By The Star Online – Tuesday, 18 Sep 2018
Tourist attractions also include miniature figurines depicting a Song Dynasty banquet at Miniature Wonders Art Gallery in downtown Ipoh. — Photos: LO TERN CHERN/The Star
THIS is a heads-up for tourism players in Penang. Nothing good lasts eternally and neither will our appeal as a tourism hotspot
THIS is a heads-up for tourism players in Penang. Nothing good lasts eternally and neither will our appeal as a tourism hotspot.
Your neighbour, Perak, is doing mighty well.
I went to Ipoh, and the once dull city is now bustling with tourists from all over.
It too has beautiful murals on century-old shops, on par with those in George Town and certainly livelier than those in Seberang Prai.
Like Penang’s many museums and art galleries, Ipoh has a growing number of them.
Filepix of tourists thronging Concubine Lane which is a famous tourist spot during holidays.
Penang has a few remaining beaches, while Ipoh has loads of limestone caves to stay in the race of natural wonders.
Recently, I brought up the topic of Ipoh tourism to friends from Alor Setar and to my surprise, many of them would rather drive three hours there than to Penang because of two main reasons — cost and transportation.
They say Ipoh has wider roads, which I found to be true during my visit.
There were noticeably fewer cars parking illegally, and the main roads are wider with roundabouts instead of traffic lights.
Attractions are inexpensive in Ipoh. I wonder how many Penangites would call our attractions affordable.
I visited Kek Look Tong Cave Temple in Gunung Rapat, at the southern end of town. To my surprise, entry is free with ample parking lots, also free
Massive stalagnates (on right) formed when stalagmites from the ground and stalactites from the ceiling meet, abound at the Kek Look Tong Cave Temple in Gunung Rapat, Ipoh.
Inside the cave, it’s a natural wonder of ancient stalagmites and stalactites, with awesome golden statues of rarely seen Chinese deities.
At lunch in one of Ipoh’s bean sprout chicken restaurants, I spoke with a local tour guide who had a group of 20 Japanese tourists.
“Ipoh used to be a dead town. People only came here to work, or else we would just drive past it on the highway.
“But look at the heritage enclave now. Many Asian tourists have been to Penang and now they want Ipoh,” he said.

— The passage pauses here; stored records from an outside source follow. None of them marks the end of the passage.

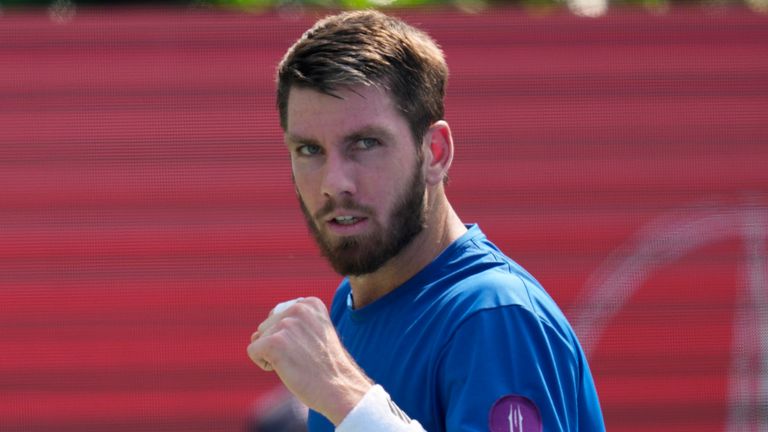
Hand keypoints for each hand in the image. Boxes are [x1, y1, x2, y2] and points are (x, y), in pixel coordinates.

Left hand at [247, 297, 371, 424]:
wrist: (338, 387)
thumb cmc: (326, 366)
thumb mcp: (315, 334)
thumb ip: (289, 325)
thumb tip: (254, 334)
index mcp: (310, 303)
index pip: (279, 316)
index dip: (290, 337)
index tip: (310, 346)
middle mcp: (298, 308)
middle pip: (267, 326)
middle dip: (279, 345)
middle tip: (304, 356)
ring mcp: (286, 324)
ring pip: (259, 338)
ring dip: (273, 354)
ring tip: (297, 362)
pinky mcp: (274, 342)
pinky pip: (252, 351)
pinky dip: (264, 364)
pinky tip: (286, 368)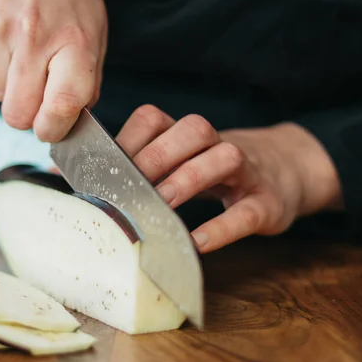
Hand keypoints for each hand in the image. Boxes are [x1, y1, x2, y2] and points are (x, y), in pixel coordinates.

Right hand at [0, 0, 106, 141]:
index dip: (53, 129)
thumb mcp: (94, 33)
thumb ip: (86, 81)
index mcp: (74, 43)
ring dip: (10, 85)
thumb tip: (70, 120)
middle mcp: (34, 38)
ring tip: (23, 54)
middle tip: (35, 97)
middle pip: (17, 115)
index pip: (61, 107)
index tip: (51, 128)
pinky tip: (7, 38)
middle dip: (26, 115)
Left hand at [115, 105, 342, 253]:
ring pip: (225, 157)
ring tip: (162, 204)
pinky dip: (220, 228)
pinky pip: (246, 212)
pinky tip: (196, 242)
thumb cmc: (215, 170)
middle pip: (192, 129)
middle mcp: (218, 144)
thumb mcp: (183, 159)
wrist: (287, 170)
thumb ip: (141, 165)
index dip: (128, 140)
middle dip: (157, 156)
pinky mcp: (267, 203)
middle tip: (130, 186)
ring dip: (189, 178)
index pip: (155, 119)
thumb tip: (73, 178)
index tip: (102, 168)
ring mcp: (248, 171)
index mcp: (189, 134)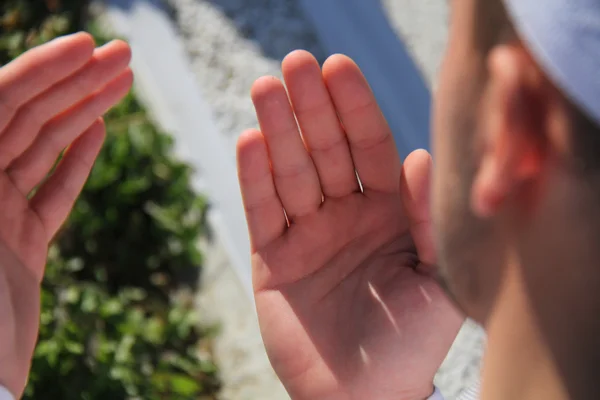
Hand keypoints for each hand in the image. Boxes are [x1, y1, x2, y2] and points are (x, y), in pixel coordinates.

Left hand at [0, 32, 131, 396]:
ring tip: (121, 82)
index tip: (88, 47)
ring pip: (44, 150)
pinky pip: (51, 192)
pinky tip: (98, 130)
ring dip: (84, 112)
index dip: (43, 70)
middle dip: (75, 82)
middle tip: (122, 55)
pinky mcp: (21, 245)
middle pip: (26, 118)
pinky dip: (76, 160)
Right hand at [237, 51, 463, 399]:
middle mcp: (346, 214)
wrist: (362, 398)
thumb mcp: (438, 280)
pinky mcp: (273, 258)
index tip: (339, 67)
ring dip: (277, 129)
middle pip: (326, 149)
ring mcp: (307, 233)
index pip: (371, 147)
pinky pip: (262, 210)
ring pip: (289, 171)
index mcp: (390, 212)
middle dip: (311, 106)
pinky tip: (250, 141)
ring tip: (265, 87)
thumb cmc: (410, 346)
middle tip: (295, 63)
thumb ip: (430, 220)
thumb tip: (422, 157)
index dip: (356, 107)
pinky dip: (254, 177)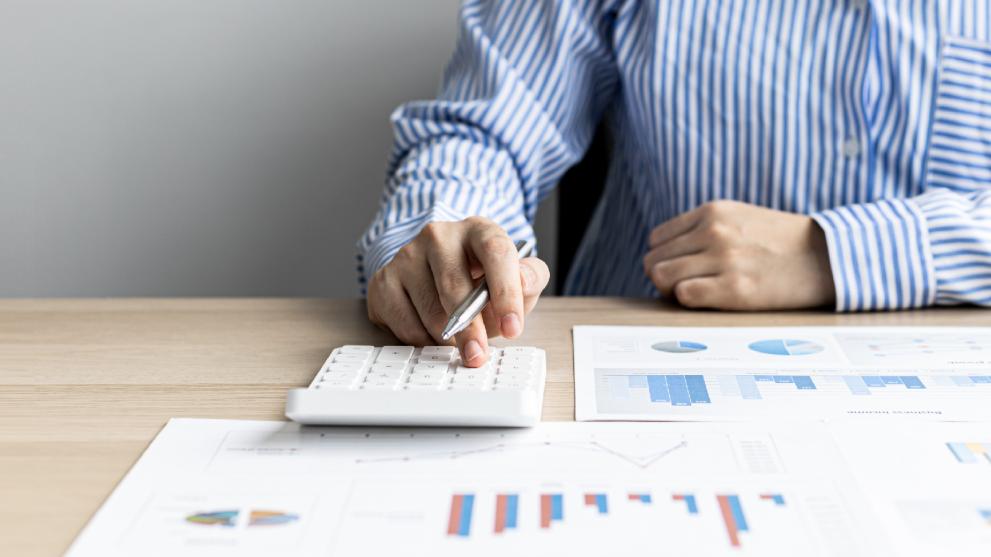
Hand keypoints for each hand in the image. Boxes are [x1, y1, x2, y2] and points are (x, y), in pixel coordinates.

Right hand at [367, 217, 549, 366]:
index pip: (495, 252)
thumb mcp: (516, 276)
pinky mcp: (384, 280)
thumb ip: (530, 277)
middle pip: (454, 285)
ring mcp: (407, 255)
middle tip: (478, 356)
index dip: (506, 292)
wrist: (437, 276)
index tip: (512, 328)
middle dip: (470, 329)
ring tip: (459, 342)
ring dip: (447, 338)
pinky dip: (423, 340)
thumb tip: (524, 281)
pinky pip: (405, 324)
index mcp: (478, 230)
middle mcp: (439, 235)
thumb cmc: (483, 279)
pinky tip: (433, 334)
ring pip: (429, 310)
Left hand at [643, 201, 834, 309]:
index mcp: (712, 212)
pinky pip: (684, 295)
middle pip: (653, 260)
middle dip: (664, 277)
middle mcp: (714, 232)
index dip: (665, 259)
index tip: (683, 270)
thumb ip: (703, 230)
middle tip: (688, 286)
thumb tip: (664, 259)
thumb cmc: (779, 243)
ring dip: (672, 292)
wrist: (826, 257)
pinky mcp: (735, 288)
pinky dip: (689, 301)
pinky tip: (710, 300)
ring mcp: (724, 259)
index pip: (657, 240)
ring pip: (661, 277)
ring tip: (698, 294)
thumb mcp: (739, 218)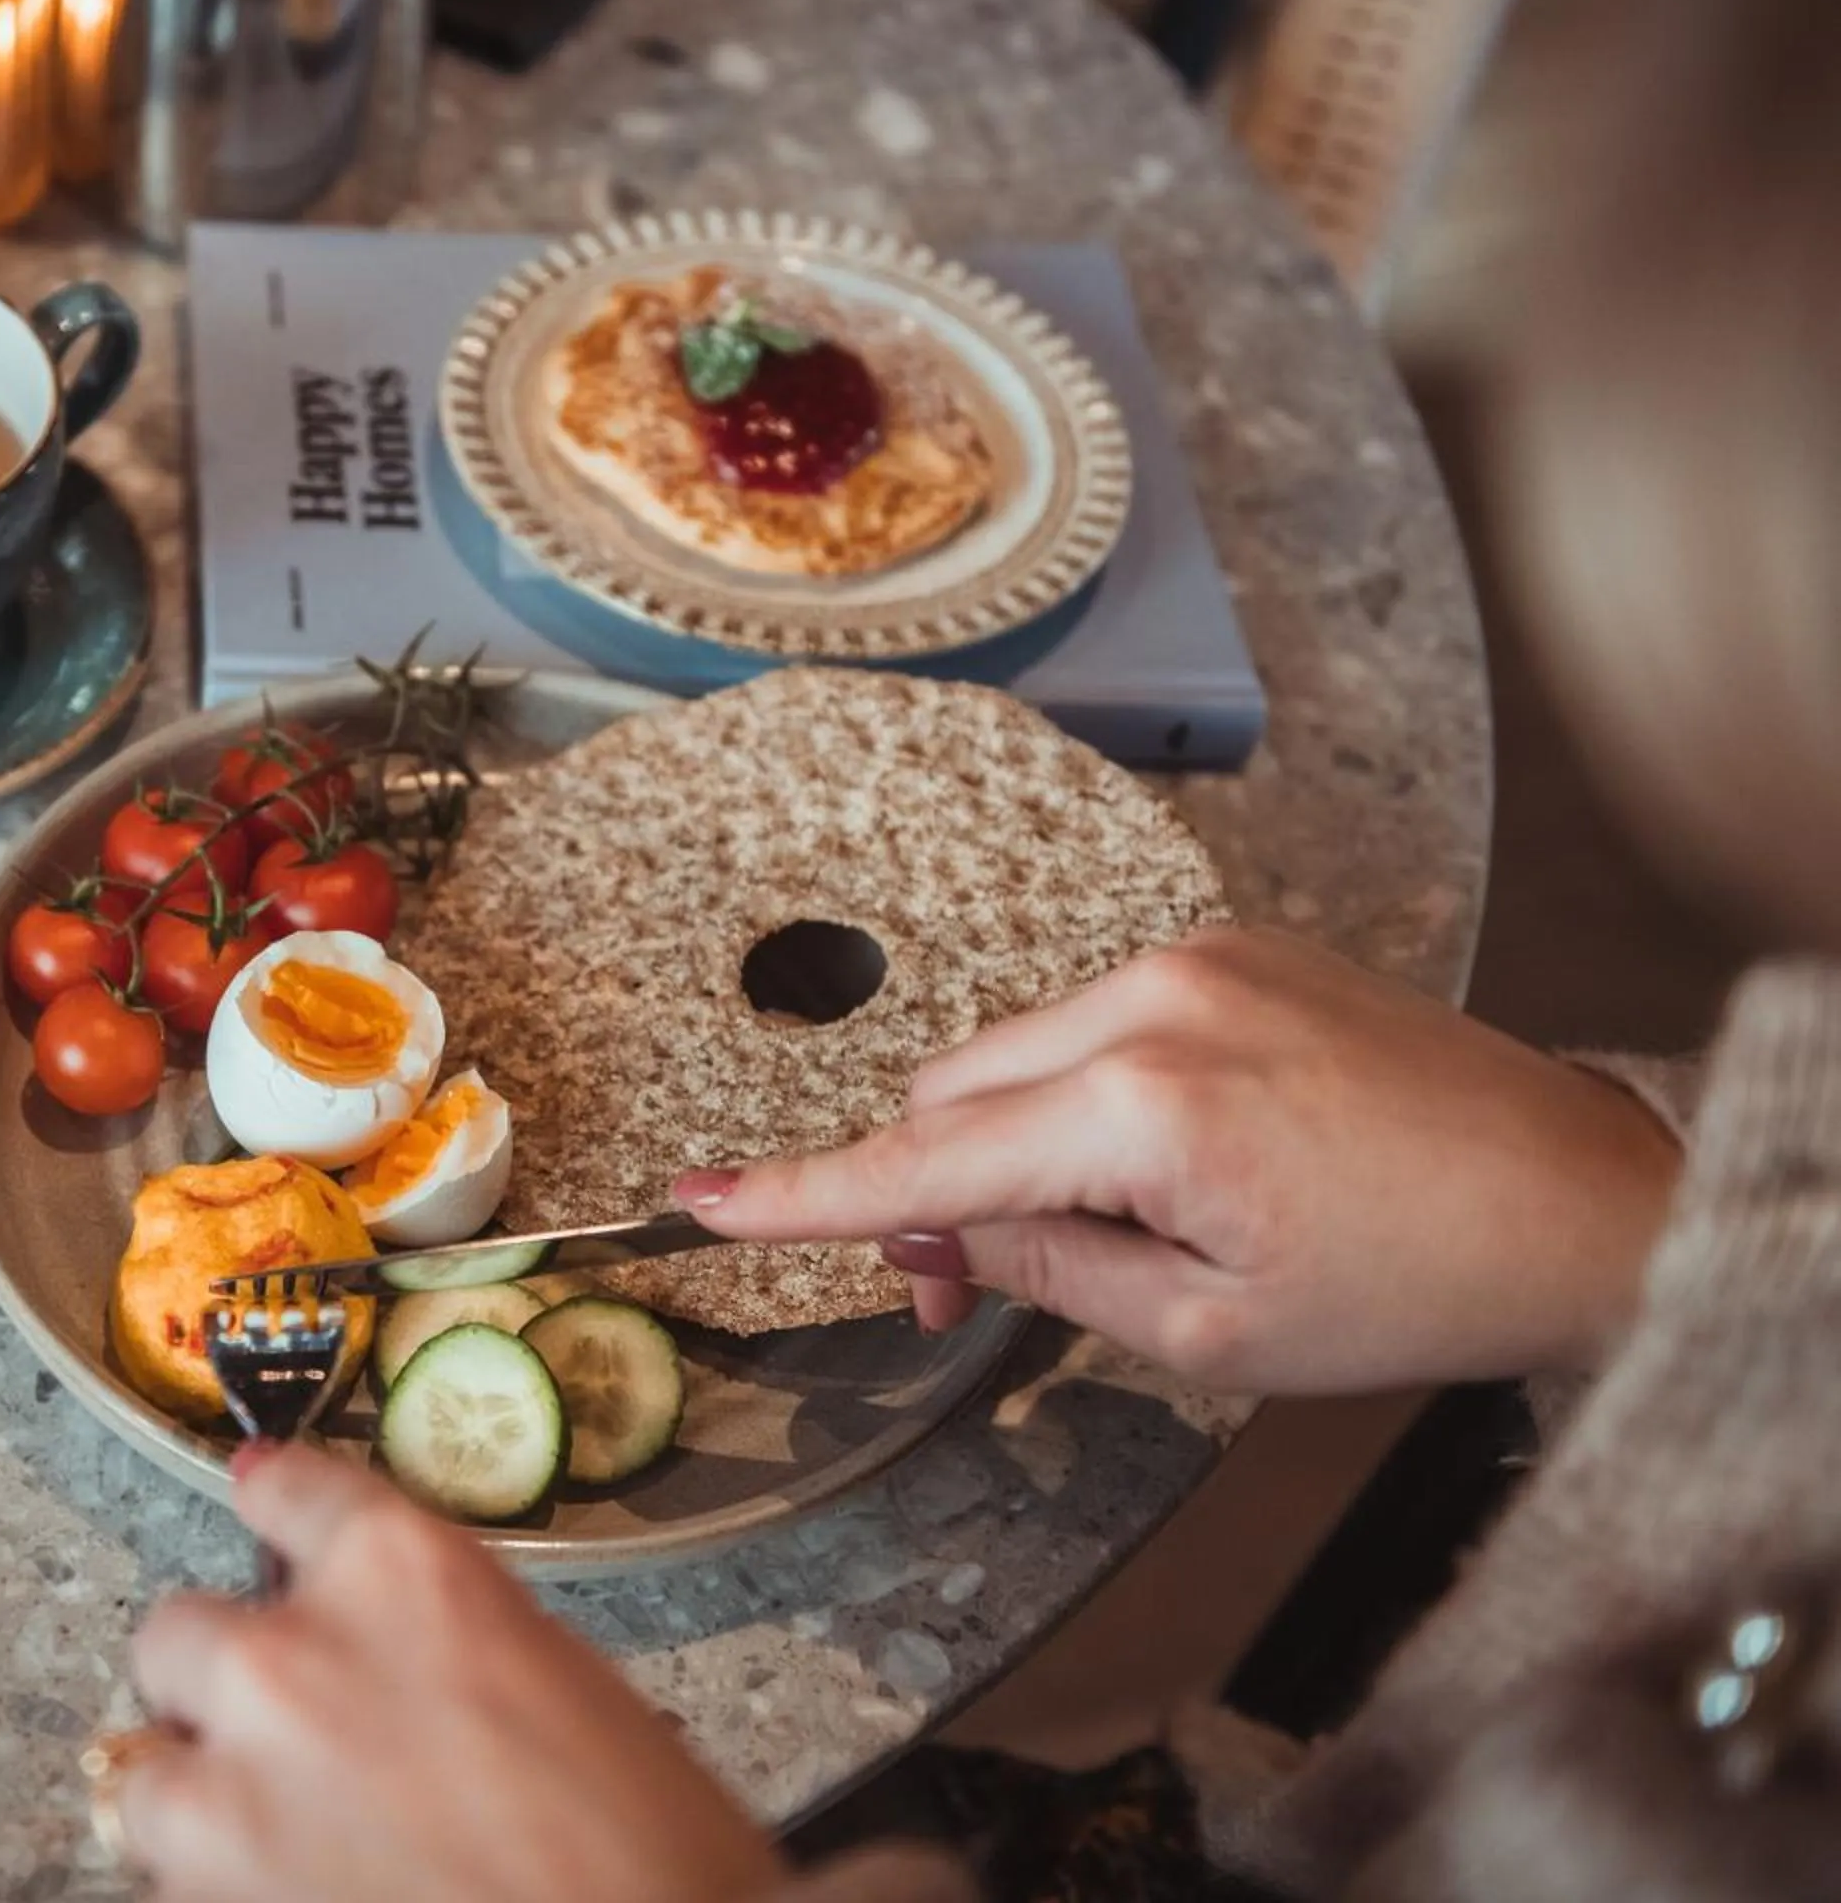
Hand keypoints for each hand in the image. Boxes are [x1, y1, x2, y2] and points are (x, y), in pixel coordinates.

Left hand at [119, 1443, 783, 1902]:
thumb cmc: (646, 1854)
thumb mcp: (564, 1688)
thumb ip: (441, 1643)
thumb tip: (392, 1657)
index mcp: (404, 1576)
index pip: (289, 1491)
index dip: (273, 1504)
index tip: (260, 1502)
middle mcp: (293, 1661)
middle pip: (180, 1633)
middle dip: (225, 1682)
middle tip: (290, 1736)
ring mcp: (232, 1793)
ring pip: (149, 1776)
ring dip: (205, 1802)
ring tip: (289, 1848)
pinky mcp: (201, 1902)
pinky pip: (172, 1885)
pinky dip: (223, 1894)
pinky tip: (305, 1901)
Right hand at [676, 930, 1682, 1392]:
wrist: (1582, 1196)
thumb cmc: (1420, 1279)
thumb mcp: (1208, 1335)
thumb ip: (1045, 1270)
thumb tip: (940, 1234)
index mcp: (1149, 1106)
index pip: (925, 1161)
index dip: (801, 1196)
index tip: (699, 1201)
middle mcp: (1157, 998)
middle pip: (953, 1093)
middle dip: (928, 1194)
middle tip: (960, 1301)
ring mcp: (1198, 957)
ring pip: (1013, 1053)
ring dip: (1004, 1141)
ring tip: (1086, 1234)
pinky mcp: (1232, 946)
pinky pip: (1089, 1018)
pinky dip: (1074, 1092)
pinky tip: (1143, 1161)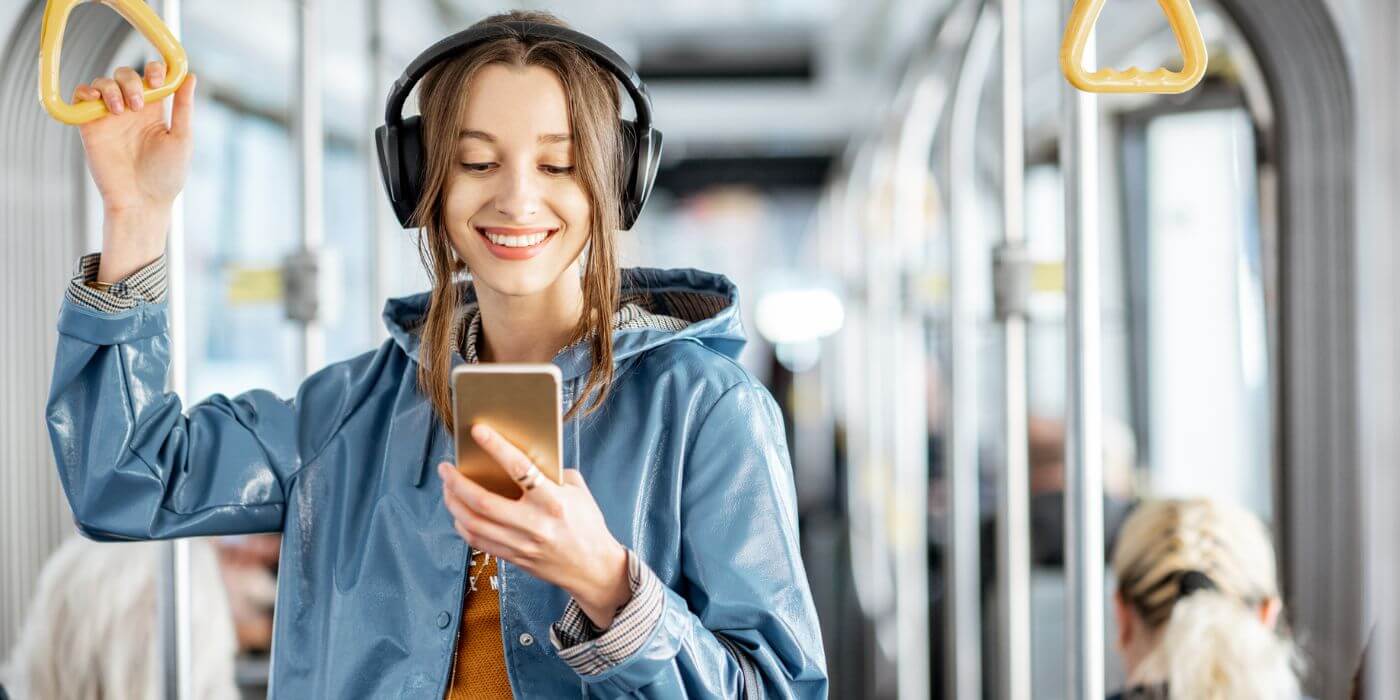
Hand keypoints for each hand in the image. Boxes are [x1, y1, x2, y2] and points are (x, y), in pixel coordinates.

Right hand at [74, 61, 196, 218]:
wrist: (141, 202)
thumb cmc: (166, 175)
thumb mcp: (181, 138)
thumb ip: (184, 108)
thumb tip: (190, 76)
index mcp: (156, 111)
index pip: (152, 77)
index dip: (154, 69)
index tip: (158, 80)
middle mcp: (132, 110)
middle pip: (125, 75)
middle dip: (131, 80)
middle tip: (138, 103)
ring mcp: (109, 117)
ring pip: (103, 83)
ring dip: (111, 88)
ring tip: (121, 110)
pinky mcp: (90, 126)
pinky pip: (81, 98)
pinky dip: (85, 91)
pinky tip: (96, 100)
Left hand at [439, 424, 631, 627]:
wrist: (593, 568)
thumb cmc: (587, 525)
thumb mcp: (577, 492)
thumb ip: (552, 473)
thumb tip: (524, 457)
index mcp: (553, 501)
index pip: (519, 468)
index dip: (496, 447)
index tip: (478, 431)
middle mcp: (534, 524)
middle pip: (483, 502)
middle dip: (457, 482)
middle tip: (446, 468)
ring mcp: (521, 544)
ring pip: (473, 523)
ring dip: (453, 502)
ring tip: (447, 487)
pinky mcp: (513, 558)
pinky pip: (477, 541)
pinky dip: (462, 524)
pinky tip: (459, 512)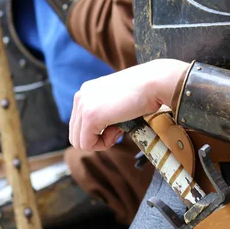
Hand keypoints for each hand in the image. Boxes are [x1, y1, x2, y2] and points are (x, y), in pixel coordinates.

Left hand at [69, 59, 188, 149]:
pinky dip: (103, 144)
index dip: (98, 132)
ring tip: (118, 130)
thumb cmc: (144, 93)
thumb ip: (106, 114)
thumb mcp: (118, 102)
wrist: (153, 83)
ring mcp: (83, 106)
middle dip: (97, 139)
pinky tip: (117, 131)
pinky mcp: (90, 117)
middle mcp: (80, 97)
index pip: (79, 124)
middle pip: (76, 135)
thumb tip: (103, 133)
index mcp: (86, 92)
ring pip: (79, 142)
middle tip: (117, 130)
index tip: (117, 124)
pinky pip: (87, 144)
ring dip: (100, 142)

I would say Penang food still leads, but not by much more. Seafood here is no longer cheap.
While I find Ipoh offers fewer varieties of flavours, food elsewhere in Perak, such as in Tapah and Tanjong Tualang, are far cheaper than in Penang, and these places are only about 30 minutes’ drive from Ipoh city.
Penang needs to look for alternatives to continue attracting visitors.
As a mainland boy, driving 90 minutes to Ipoh is almost the same as inching into jam-packed George Town, so why not? It’s the nature and local food that we seek on vacations.